Clients place BIG-IP on the very fringe of their networks to be used as load balancers and firewalls, and for inspection and encryption of information passing into and out of networks. Given BIG-IP’s community place and its function in managing site visitors for internet servers, earlier compromises have allowed adversaries to develop their entry to different elements of an contaminated community.
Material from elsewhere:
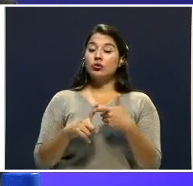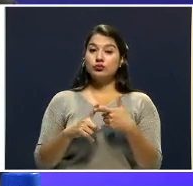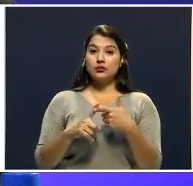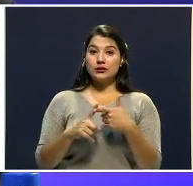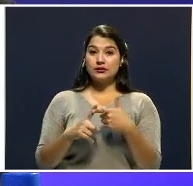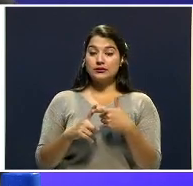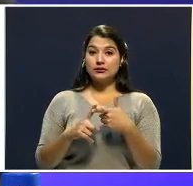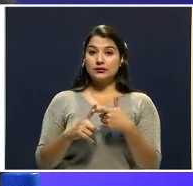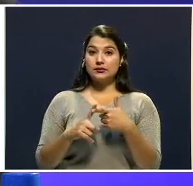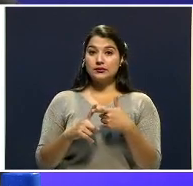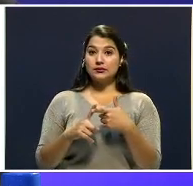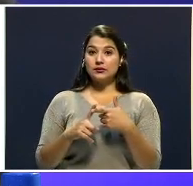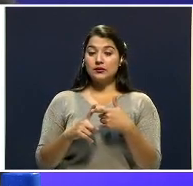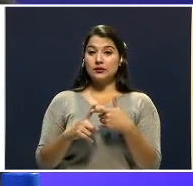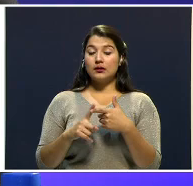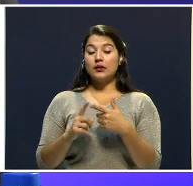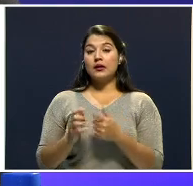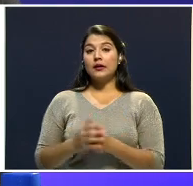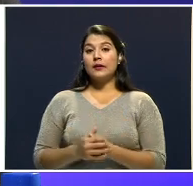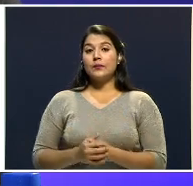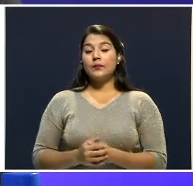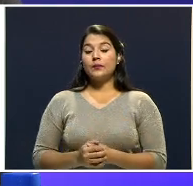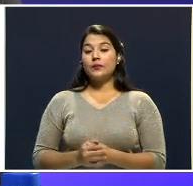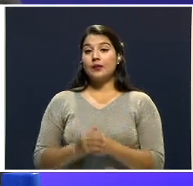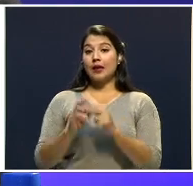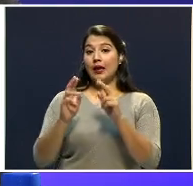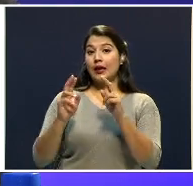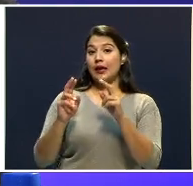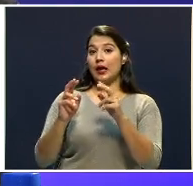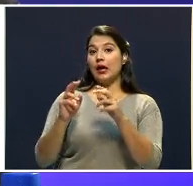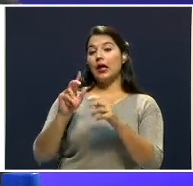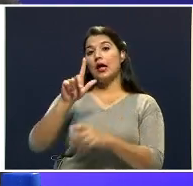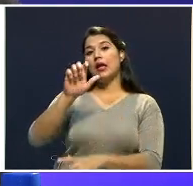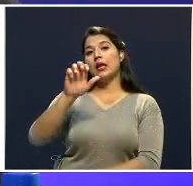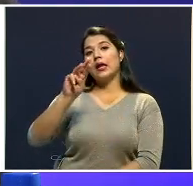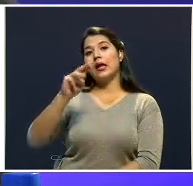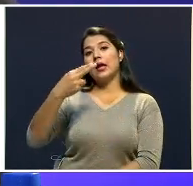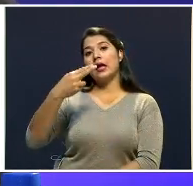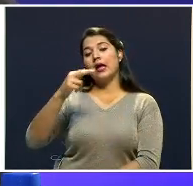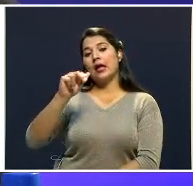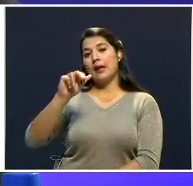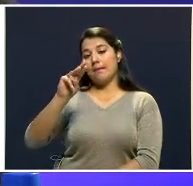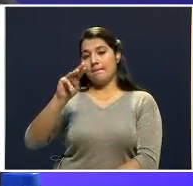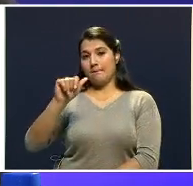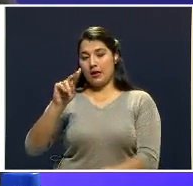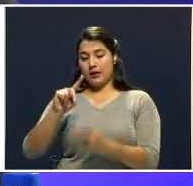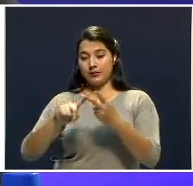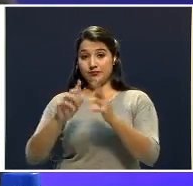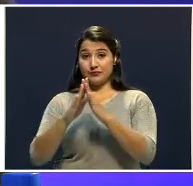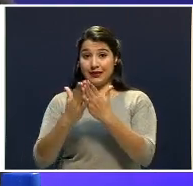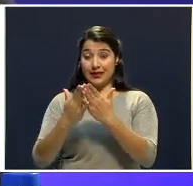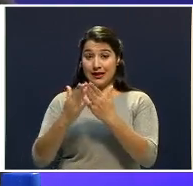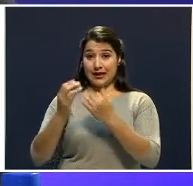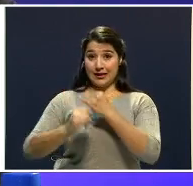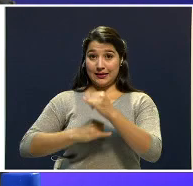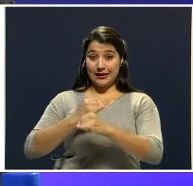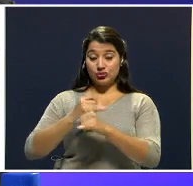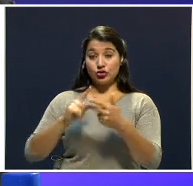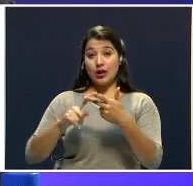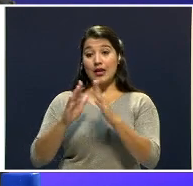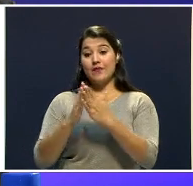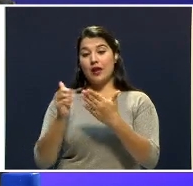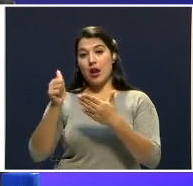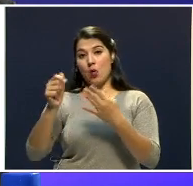Entonces, el lema, la librería internacional, la librería de la Juela, la UCR,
F5 stated that investigations by two exterior intrusion-response companies have but to seek out any proof of supply-chain assaults. The corporate connected letters from companies IOActive and NCC Group testifying that analyses of supply code and construct pipeline uncovered no indicators {that a} “risk actor modified or launched any vulnerabilities into the in-scope gadgets.” The companies additionally stated they didn’t determine any proof of vital vulnerabilities within the system. Investigators, which additionally included Mandiant and CrowdStrike, discovered no proof that knowledge from its CRM, monetary, assist case administration, or well being techniques was accessed.
The corporate launched updates for its BIG-IP, F5OS, BIG-IQ, and APM merchandise. CVE designations and different particulars are right here. Two days in the past, F5 rotated BIG-IP signing certificates, although there was no quick affirmation that the transfer is in response to the breach.
The US Cybersecurity and Infrastructure Safety company has warned that federal companies that depend on the equipment face an “imminent risk” from the thefts, which “pose an unacceptable threat.” The company went on to direct federal companies beneath its management to take “emergency motion.” The UK’s Nationwide Cyber Safety Middle issued the same directive.
CISA has ordered all federal companies it oversees to instantly take stock of all BIG-IP units in networks they run or in networks that exterior suppliers run on their behalf. The company went on to direct companies to put in the updates and observe a threat-hunting information that F5 has additionally issued. BIG-IP customers in non-public business ought to do the identical.